The taxonomy scoring applied here is based on taxonomic relationships as described by decades of taxonomic research. It should be noted that the taxonomic approaches are not necessarily consistent across all clades. While taxonomy is a representation of phylogeny, the scoring algorithm of pubchem.bio is based on what must be considered an imperfect taxonomic representation of phylogenic time and distance between species.
The work here demonstrates that the pubchem.bio package is able to return meaningful results to users, enabling users to create taxonomy-informed libraries in an automated manner. This does not mean that the process is completely objective – the user will need to select which sources to use and to assign an appropriate ‘min.taxid.table.length’ value, for example. The ‘correct’ metabolome library is one that serves the need of the user, whether that be the minimal most confident metabolome, the maximum plausible metabolome, or some intermediate level. The package is designed to enable users to build the library they need, depending on the circumstance. As the resources in PubChem grow, so does the ability for pubchem.bio to convert that collected knowledge into metabolome libraries.

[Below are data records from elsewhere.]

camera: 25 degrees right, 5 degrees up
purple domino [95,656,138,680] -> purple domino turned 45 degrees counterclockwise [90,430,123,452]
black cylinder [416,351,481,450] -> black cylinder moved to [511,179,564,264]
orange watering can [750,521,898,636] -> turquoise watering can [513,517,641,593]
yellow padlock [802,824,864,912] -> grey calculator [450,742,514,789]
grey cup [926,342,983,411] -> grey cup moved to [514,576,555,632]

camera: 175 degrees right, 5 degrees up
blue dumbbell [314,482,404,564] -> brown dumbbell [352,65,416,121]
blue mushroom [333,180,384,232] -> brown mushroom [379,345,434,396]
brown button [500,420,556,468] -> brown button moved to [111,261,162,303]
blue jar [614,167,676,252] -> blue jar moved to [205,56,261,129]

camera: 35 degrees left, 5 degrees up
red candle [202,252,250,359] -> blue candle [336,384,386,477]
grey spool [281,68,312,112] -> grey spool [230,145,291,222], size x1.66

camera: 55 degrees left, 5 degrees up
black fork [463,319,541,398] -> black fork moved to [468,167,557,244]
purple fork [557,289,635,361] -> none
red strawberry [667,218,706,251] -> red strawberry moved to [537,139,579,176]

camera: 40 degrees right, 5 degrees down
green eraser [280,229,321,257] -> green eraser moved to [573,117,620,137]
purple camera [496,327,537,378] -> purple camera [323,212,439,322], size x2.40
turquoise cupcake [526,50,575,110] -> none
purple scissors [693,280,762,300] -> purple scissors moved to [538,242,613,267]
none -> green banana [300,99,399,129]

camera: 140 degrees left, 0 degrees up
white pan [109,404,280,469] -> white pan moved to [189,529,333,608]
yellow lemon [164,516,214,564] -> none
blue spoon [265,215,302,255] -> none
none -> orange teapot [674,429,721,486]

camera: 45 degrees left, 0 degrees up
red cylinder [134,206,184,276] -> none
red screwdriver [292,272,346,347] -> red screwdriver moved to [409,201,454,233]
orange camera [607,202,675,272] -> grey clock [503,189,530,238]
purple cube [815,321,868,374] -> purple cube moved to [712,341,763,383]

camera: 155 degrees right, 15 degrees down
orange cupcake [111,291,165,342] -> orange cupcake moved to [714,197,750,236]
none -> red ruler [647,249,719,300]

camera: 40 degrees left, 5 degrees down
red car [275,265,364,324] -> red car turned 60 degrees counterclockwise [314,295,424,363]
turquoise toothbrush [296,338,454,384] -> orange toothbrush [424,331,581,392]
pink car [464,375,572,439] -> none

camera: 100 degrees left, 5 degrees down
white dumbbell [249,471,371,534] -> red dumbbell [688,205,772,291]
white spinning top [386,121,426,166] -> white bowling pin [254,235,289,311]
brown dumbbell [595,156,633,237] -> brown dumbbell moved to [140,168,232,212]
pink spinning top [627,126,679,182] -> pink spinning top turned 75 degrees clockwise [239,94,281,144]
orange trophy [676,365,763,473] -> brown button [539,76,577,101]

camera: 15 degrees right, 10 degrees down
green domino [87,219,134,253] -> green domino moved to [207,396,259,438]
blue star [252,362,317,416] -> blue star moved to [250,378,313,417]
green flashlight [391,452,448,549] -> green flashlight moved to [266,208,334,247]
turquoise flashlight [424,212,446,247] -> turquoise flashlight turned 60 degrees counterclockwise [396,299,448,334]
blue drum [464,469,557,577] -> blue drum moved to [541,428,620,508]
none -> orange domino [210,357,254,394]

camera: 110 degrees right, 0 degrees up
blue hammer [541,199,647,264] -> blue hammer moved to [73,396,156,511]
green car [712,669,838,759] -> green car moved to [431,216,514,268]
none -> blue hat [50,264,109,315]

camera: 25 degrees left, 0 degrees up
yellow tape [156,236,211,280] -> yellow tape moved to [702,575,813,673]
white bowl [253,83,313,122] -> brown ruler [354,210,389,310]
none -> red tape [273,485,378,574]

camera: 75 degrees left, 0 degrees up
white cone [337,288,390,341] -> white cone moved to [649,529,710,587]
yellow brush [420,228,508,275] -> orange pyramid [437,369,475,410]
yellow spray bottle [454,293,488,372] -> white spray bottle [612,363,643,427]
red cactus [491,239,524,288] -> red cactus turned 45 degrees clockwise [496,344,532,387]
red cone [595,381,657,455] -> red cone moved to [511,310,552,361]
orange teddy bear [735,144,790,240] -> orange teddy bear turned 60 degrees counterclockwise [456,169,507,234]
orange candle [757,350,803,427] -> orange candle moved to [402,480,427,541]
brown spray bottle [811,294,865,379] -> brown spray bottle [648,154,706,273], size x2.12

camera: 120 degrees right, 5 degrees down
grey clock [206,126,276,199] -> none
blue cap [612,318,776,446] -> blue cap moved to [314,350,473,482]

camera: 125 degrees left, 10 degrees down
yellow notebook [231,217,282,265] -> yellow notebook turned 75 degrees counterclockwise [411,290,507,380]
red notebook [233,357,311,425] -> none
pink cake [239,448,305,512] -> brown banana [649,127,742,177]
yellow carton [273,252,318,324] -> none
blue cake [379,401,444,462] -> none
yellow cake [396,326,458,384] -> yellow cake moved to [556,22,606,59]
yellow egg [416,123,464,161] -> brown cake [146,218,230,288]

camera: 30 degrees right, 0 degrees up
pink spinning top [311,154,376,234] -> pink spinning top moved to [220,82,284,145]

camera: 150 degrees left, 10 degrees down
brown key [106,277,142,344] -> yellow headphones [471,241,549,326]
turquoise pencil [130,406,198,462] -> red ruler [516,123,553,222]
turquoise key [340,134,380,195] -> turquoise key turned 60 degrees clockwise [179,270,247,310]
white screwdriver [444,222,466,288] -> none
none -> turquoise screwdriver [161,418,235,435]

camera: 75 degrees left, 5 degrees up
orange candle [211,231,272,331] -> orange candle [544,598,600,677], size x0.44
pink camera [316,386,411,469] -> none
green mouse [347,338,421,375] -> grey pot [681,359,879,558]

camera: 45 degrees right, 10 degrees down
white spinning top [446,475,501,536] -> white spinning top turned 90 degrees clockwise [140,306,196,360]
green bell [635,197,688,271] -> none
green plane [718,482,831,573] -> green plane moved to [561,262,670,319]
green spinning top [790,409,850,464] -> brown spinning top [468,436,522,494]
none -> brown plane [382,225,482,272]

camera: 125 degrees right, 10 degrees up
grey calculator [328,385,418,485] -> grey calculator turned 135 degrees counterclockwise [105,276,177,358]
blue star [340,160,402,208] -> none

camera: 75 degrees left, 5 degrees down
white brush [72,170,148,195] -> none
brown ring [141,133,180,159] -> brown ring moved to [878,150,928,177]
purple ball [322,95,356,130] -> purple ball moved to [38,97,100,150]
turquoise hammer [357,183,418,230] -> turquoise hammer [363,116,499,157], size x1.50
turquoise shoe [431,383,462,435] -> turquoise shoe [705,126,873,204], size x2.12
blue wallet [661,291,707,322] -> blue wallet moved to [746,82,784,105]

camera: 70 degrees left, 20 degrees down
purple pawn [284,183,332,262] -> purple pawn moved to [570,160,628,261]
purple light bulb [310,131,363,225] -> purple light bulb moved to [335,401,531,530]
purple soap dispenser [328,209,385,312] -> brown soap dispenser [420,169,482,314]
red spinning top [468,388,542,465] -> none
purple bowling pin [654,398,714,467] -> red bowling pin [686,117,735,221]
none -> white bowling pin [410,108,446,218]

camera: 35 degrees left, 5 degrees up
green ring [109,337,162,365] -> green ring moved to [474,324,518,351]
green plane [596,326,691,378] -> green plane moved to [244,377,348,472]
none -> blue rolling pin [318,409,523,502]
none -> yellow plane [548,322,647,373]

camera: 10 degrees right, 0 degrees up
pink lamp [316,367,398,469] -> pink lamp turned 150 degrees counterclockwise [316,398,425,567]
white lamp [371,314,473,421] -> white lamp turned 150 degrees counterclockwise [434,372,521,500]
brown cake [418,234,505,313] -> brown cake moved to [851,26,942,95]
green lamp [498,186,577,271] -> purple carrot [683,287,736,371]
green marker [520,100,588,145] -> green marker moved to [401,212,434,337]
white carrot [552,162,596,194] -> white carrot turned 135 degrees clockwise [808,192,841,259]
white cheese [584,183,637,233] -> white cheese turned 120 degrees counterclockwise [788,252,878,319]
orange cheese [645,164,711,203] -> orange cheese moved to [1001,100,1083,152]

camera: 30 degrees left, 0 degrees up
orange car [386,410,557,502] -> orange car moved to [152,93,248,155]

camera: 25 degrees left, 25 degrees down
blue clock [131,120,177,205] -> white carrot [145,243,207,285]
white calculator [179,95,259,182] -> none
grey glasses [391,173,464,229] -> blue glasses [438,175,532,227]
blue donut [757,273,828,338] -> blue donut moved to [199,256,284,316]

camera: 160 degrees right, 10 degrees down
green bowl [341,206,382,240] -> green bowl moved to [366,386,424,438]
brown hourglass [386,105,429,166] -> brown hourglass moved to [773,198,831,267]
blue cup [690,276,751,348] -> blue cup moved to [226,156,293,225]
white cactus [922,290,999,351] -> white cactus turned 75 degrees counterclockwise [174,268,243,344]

The pubchem.bio package fills a functional void. There are no other resources to enable rapid generation of customizable metabolome libraries for any species. While individual researchers have manually done this in the past, pubchem.bio enables what would have taken hours, at best, to be done in minutes. The most similar tool available, an R package called tima, available via zenodo,35 performs comparable tasks to pubchem.bio, but does so using more limited resources, and does not appear to utilize a lowest common ancestor extrapolation approach. There are also tools for retrieving and handling existing structure libraries. The CompoundDB R package, which pubchem.bio can export metabolite libraries to, is useful for retrieving and storing structure data from a few select well-curated database sources, such as HMDB, and provides an extensible data structure to integrate into other RforMassSpectrometry packages.36
Software availability: The pubchem.bio package is available via CRAN under a GPL-3 license.